ORTHOPEDIC DOCTORS CAN HELP REDUCE PAIN
Pain is one of the most common reasons people visit orthopedic doctors. These doctors specialize in the entire musculoskeletal system, understanding the various types of joints and how they work. This includes muscles, nerves, bones, joints, tendons, ligaments, cartilage, and other connective tissue. There are many musculoskeletal conditions and injuries that can cause pain, and often, orthopedic specialists can help reduce or eliminate pain.
If you have pain, consider making an appointment. Orthopedic doctors diagnose and treat many types of pain all over the body, including:
- knee pain
- hip pain
- shoulder, elbow, wrist or hand pain
- ankle or foot pain
- back or neck pain
Whether your pain is dull or sharp, chronic or acute, an orthopedic doctor may be able to help.
What are the most painful surgeries?
In general, research has found that orthopedic surgeries, or those involving bones, are the most painful.
However, researchers also found that some minor surgeries or those classed as keyhole or laparoscopic could also cause significant pain. Regardless of the type of surgery, a person should speak to a doctor about the procedure and a plan to manage any discomfort. It is also helpful to relate any past experiences with pain medications, as some people are more or less sensitive to these drugs.

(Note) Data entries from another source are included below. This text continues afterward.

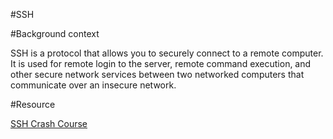 #SSH

#Background context

SSH is a protocol that allows you to securely connect to a remote computer. It is used for remote login to the server, remote command execution, and other secure network services between two networked computers that communicate over an insecure network.

#Resource

[SSH Crash Course](https://www.youtube.com/watch?v=hQWRp-FdTpc)
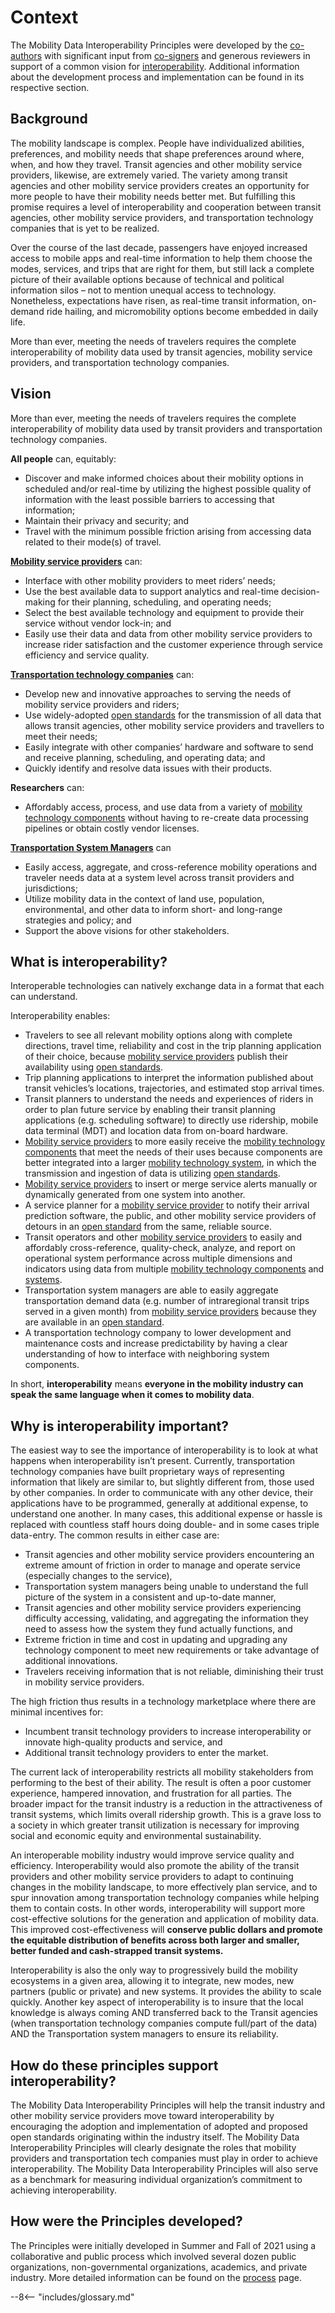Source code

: # Context

The Mobility Data Interoperability Principles were developed by the [co-authors](index.md#co-authors) with significant input from [co-signers](index.md#co-signers) and generous reviewers in support of a common vision for [interoperability](definitions.md#interoperability). Additional information about the development process and implementation can be found in its respective section.  

## Background

The mobility landscape is complex. People have individualized abilities, preferences, and mobility needs that shape preferences around where, when, and how they travel. Transit agencies and other mobility service providers, likewise, are extremely varied. The variety among transit agencies and other mobility service providers creates an opportunity for more people to have their mobility needs better met. But fulfilling this promise requires a level of interoperability and cooperation between transit agencies, other mobility service providers, and transportation technology companies that is yet to be realized.

Over the course of the last decade, passengers have enjoyed increased access to mobile apps and real-time information to help them choose the modes, services, and trips that are right for them, but still lack a complete picture of their available options because of technical and political information silos – not to mention unequal access to technology. Nonetheless, expectations have risen, as real-time transit information, on-demand ride hailing, and micromobility options become embedded in daily life.

More than ever, meeting the needs of travelers requires the complete interoperability of mobility data used by transit agencies, mobility service providers, and transportation technology companies.

## Vision

More than ever, meeting the needs of travelers requires the complete interoperability of mobility data used by transit providers and transportation technology companies.

**All people** can, equitably:  

- Discover and make informed choices about their mobility options in scheduled and/or real-time by utilizing the highest possible quality of information with the least possible barriers to accessing that information;  
- Maintain their privacy and security; and  
- Travel with the minimum possible friction arising from accessing data related to their mode(s) of travel.  

**[Mobility service providers](definitions.md#mobility_service_provider)** can:  

- Interface with other mobility providers to meet riders’ needs;  
- Use the best available data to support analytics and real-time decision-making for their planning, scheduling, and operating needs;  
- Select the best available technology and equipment to provide their service without vendor lock-in; and  
- Easily use their data and data from other mobility service providers to increase rider satisfaction and the customer experience through service efficiency and service quality.  

**[Transportation technology companies](definitions.md#transportation_technology_company)** can:  

- Develop new and innovative approaches to serving the needs of mobility service providers and riders;  
- Use widely-adopted [open standards](definitions.md#open_standards) for the transmission of all data that allows transit agencies, other mobility service providers and travellers to meet their needs;  
- Easily integrate with other companies’ hardware and software to send and receive planning, scheduling, and operating data; and  
- Quickly identify and resolve data issues with their products.  

**Researchers** can:  

- Affordably access, process, and use data from a variety of [mobility technology components](definitions.md#mobility_technology_component) without having to re-create data processing pipelines or obtain costly vendor licenses.  

**[Transportation System Managers](definitions.md#transportation_system_manager)** can

- Easily access, aggregate, and cross-reference mobility operations and traveler needs data at a system level across transit providers and jurisdictions;  
- Utilize mobility data in the context of land use, population, environmental, and other data to inform short- and long-range strategies and policy; and  
- Support the above visions for other stakeholders.  

## What is interoperability?

Interoperable technologies can natively exchange data in a format that each can understand.  

Interoperability enables:

- Travelers to see all relevant mobility options along with complete directions, travel time, reliability and cost in the trip planning application of their choice, because [mobility service providers](definitions.md#mobility_service_provider) publish their availability using [open standards](definitions.md#open_standard).  
- Trip planning applications to interpret the information published about transit vehicles’s locations, trajectories, and estimated stop arrival times.  
- Transit planners to understand the needs and experiences of riders in order to plan future service by enabling their transit planning applications (e.g. scheduling software) to directly  use ridership, mobile data terminal (MDT) and location data from on-board hardware.  
- [Mobility service providers](definitions.md#mobility_service_provider) to more easily receive the [mobility technology components](definitions.md#mobility_technology_component) that meet the needs of their uses because components are better integrated into a larger [mobility technology system](definitions.md#mobility_technology_system), in which the transmission and ingestion of data is utilizing [open standards](definitions.md#open_standard).  
- [Mobility service providers](definitions.md#mobility_service_provider) to insert or merge service alerts manually or dynamically generated from one system into another.  
- A service planner for a [mobility service provider](definitions.md#mobility_service_provider) to notify their arrival prediction software, the public, and other mobility service providers of detours in an [open standard](definitions.md#open_standard) from the same, reliable source.  
- Transit operators and other [mobility service providers](definitions.md#mobility_service_provider) to easily and affordably cross-reference, quality-check, analyze, and report on operational system performance across multiple dimensions and indicators using data from multiple [mobility technology components](definitions.md#mobility_technology_component) and [systems](definitions.md#mobility_technology_system).  
- Transportation system managers are able to easily aggregate transportation demand data (e.g. number of intraregional transit trips served in a given month) from [mobility service providers](definitions.md#mobility_service_provider) because they are available in an [open standard](definitions.md#open_standard).  
- A transportation technology company to lower development and maintenance costs and increase predictability by having a clear understanding of how to interface with neighboring system components.  

In short, **interoperability** means **everyone in the mobility industry can speak the same language when it comes to mobility data**.

## Why is interoperability important?

The easiest way to see the importance of interoperability is to look at what happens when interoperability isn’t present. Currently, transportation technology companies have built proprietary ways of representing information that likely are similar to, but slightly different from, those used by other companies. In order to communicate with any other device, their applications have to be programmed, generally at additional expense, to understand one another. In many cases, this additional expense or hassle is replaced with countless staff hours doing double- and in some cases triple data-entry.  The common results in either case are:

- Transit agencies and other mobility service providers encountering an extreme amount of friction in order to manage and operate service (especially changes to the service),  
- Transportation system managers being unable to understand the full picture of the system in a consistent and up-to-date manner,  
- Transit agencies and other mobility service providers experiencing difficulty accessing, validating, and aggregating the information they need to assess how the system they fund actually functions, and  
- Extreme friction in time and cost in updating and upgrading any technology component to meet new requirements or take advantage of additional innovations.  
- Travelers receiving  information that is not reliable, diminishing their trust in mobility service providers.  

The high friction thus results in a technology marketplace where there are minimal incentives for:

- Incumbent transit technology providers to increase interoperability or innovate high-quality products and service, and  
- Additional transit technology providers to enter the market.

The current lack of interoperability restricts all mobility stakeholders from performing to the best of their ability. The result is often a poor customer experience, hampered innovation, and frustration for all parties. The broader impact for the transit industry is a reduction in the attractiveness of transit systems, which limits overall ridership growth. This is a grave loss to a society in which greater transit utilization is necessary for improving social and economic equity and environmental sustainability.  

An interoperable mobility industry would improve service quality and efficiency. Interoperability would also promote the ability of the transit providers and other mobility service providers to adapt to continuing changes in the mobility landscape, to more effectively plan service, and to spur innovation among transportation technology companies while helping them to contain costs. In other words, interoperability will support more cost-effective solutions for the generation and application of mobility data. This improved cost-effectiveness will **conserve public dollars and promote the equitable distribution of benefits across both larger and smaller, better funded and cash-strapped transit systems.**  

Interoperability is also the only way to progressively build the mobility ecosystems in a given area, allowing it to integrate, new modes, new partners (public or private) and new systems. It provides the ability to scale quickly. Another key aspect of interoperability is to insure that the local knowledge is always coming AND transferred back to the Transit agencies (when transportation technology companies compute full/part of the data) AND the Transportation system managers to ensure its reliability.

## How do these principles support interoperability?

The Mobility Data Interoperability Principles will help the transit industry and other mobility service providers move toward interoperability by encouraging the adoption and implementation of adopted and proposed open standards originating within the industry itself. The Mobility Data Interoperability Principles will clearly designate the roles that mobility providers and transportation tech companies must play in order to achieve interoperability. The Mobility Data Interoperability Principles will also serve as a benchmark for measuring individual organization’s commitment to achieving interoperability.

## How were the Principles developed?

The Principles were initially developed in Summer and Fall of 2021 using a collaborative and public process which involved several dozen public organizations, non-governmental organizations, academics, and private industry.  More detailed information can be found on the [process](process.md) page.  

--8<-- "includes/glossary.md"
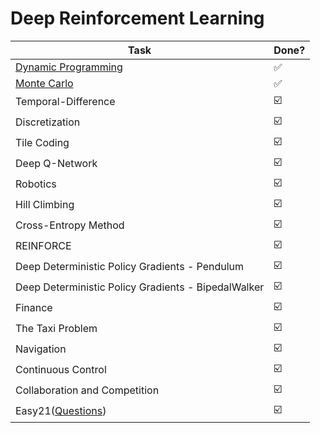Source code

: # Deep Reinforcement Learning

| Task                                                         | Done? |
| ------------------------------------------------------------ | ----- |
| [Dynamic Programming](https://github.com/andy1li/udacity-reinforcement/blob/main/dynamic-programming/Dynamic_Programming.ipynb) | ✅     |
| [Monte Carlo](https://github.com/andy1li/udacity-reinforcement/blob/main/monte-carlo/Monte_Carlo.ipynb) | ✅     |
| Temporal-Difference                                          | ☑️     |
| Discretization                                               | ☑️     |
| Tile Coding                                                  | ☑️     |
| Deep Q-Network                                               | ☑️     |
| Robotics                                                     | ☑️     |
| Hill Climbing                                                | ☑️     |
| Cross-Entropy Method                                         | ☑️     |
| REINFORCE                                                    | ☑️     |
| Deep Deterministic Policy Gradients - Pendulum               | ☑️     |
| Deep Deterministic Policy Gradients - BipedalWalker          | ☑️     |
| Finance                                                      | ☑️     |
| The Taxi Problem                                             | ☑️     |
| Navigation                                                   | ☑️     |
| Continuous Control                                           | ☑️     |
| Collaboration and Competition                                | ☑️     |
| Easy21([Questions](https://www.davidsilver.uk/wp-content/uploads/2020/03/Easy21-Johannes.pdf)) | ☑️     |

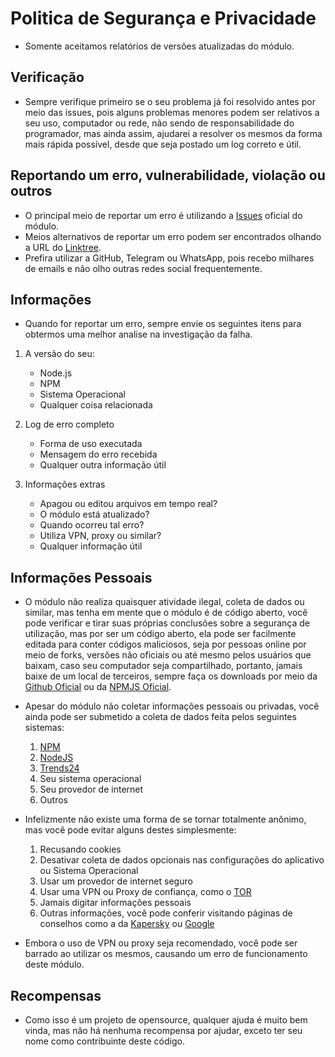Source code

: # Politica de Segurança e Privacidade
- Somente aceitamos relatórios de versões atualizadas do módulo.

## Verificação
- Sempre verifique primeiro se o seu problema já foi resolvido antes por meio das issues, pois alguns problemas menores podem ser relativos a seu uso, computador ou rede, não sendo de responsabilidade do programador, mas ainda assim, ajudarei a resolver os mesmos da forma mais rápida possível, desde que seja postado um log correto e útil.

## Reportando um erro, vulnerabilidade, violação ou outros
- O principal meio de reportar um erro é utilizando a [Issues](https://github.com/KillovSky/Trendings/issues?q=) oficial do módulo.
- Meios alternativos de reportar um erro podem ser encontrados olhando a URL do [Linktree](https:/linktr.ee/killovsky).
- Prefira utilizar a GitHub, Telegram ou WhatsApp, pois recebo milhares de emails e não olho outras redes social frequentemente.

## Informações
- Quando for reportar um erro, sempre envie os seguintes itens para obtermos uma melhor analise na investigação da falha.

1. A versão do seu:
	- Node.js
	- NPM
	- Sistema Operacional
	- Qualquer coisa relacionada

2. Log de erro completo
	- Forma de uso executada
	- Mensagem do erro recebida
	- Qualquer outra informação útil

3. Informações extras
	- Apagou ou editou arquivos em tempo real?
	- O módulo está atualizado?
	- Quando ocorreu tal erro?
	- Utiliza VPN, proxy ou similar?
	- Qualquer informação útil

## Informações Pessoais
- O módulo não realiza quaisquer atividade ilegal, coleta de dados ou similar, mas tenha em mente que o módulo é de código aberto, você pode verificar e tirar suas próprias conclusões sobre a segurança de utilização, mas por ser um código aberto, ela pode ser facilmente editada para conter códigos maliciosos, seja por pessoas online por meio de forks, versões não oficiais ou até mesmo pelos usuários que baixam, caso seu computador seja compartilhado, portanto, jamais baixe de um local de terceiros, sempre faça os downloads por meio da [Github Oficial](https://github.com/KillovSky/Trendings) ou da [NPMJS Oficial](https://www.npmjs.com/package/@killovsky/trendings).
- Apesar do módulo não coletar informações pessoais ou privadas, você ainda pode ser submetido a coleta de dados feita pelos seguintes sistemas:
	1. [NPM](https://docs.npmjs.com/policies/privacy)
	2. [NodeJS](https://privacy-policy.openjsf.org)
	3. [Trends24](https://trends24.in/about)
	4. Seu sistema operacional
	5. Seu provedor de internet
	6. Outros

- Infelizmente não existe uma forma de se tornar totalmente anônimo, mas você pode evitar alguns destes simplesmente:
	1. Recusando cookies
	2. Desativar coleta de dados opcionais nas configurações do aplicativo ou Sistema Operacional
	3. Usar um provedor de internet seguro
	4. Usar uma VPN ou Proxy de confiança, como o [TOR](https://www.torproject.org/download)
	5. Jamais digitar informações pessoais
	6. Outras informações, você pode conferir visitando páginas de conselhos como a da [Kapersky](https://www.kaspersky.com.br/blog/privacy-ten-tips-2018/10616) ou [Google](https://policies.google.com/technologies/product-privacy)

- Embora o uso de VPN ou proxy seja recomendado, você pode ser barrado ao utilizar os mesmos, causando um erro de funcionamento deste módulo.

## Recompensas
- Como isso é um projeto de opensource, qualquer ajuda é muito bem vinda, mas não há nenhuma recompensa por ajudar, exceto ter seu nome como contribuinte deste código.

Here, we outline what are considered to be Three of the most painful surgeries:
1. Open surgery on the heel bone
If a person fractures their heel bone, they may need surgery. An operation is not always necessary if the bone has not moved too far out of place. To repair the fracture, a surgeon must cut into the skin to get to the broken bone. They can then fix the bone back together, using plates or screws. The skin around the heel is thin, and this area does not have a lot of soft tissue. It is easy to damage the nerves around the heel bone during surgery. Along with the attachment of screws to the bone, this can make the operation and recovery painful.
2. Spinal fusion
The bones that make up the spine are known as vertebrae. Scoliosis and degenerative disc disease are among the medical problems that may affect the vertebrae. If movement between vertebrae is causing pain, a doctor may recommend spinal fusion surgery. This process connects two or more vertebrae to stop them moving against each other.
Sometimes, surgery will involve a bone graft. This is when bone is taken from the hip and put into the spine to help the vertebrae fuse together. Bone grafts may cause significant and even chronic pain following surgery.
A myomectomy is an operation to remove fibroids from the uterus. Although these muscle fibers are almost always harmless, they can be a cause of infertility. The operation is usually done using keyhole surgery. Open surgery may be needed if the fibroids are large. An open surgery procedure is usually more painful than keyhole surgery and will have a longer recovery time. During a myomectomy, a surgeon will cut into the belly and remove the fibroids. Once they have removed the fibroids, they will close the cut with stitches.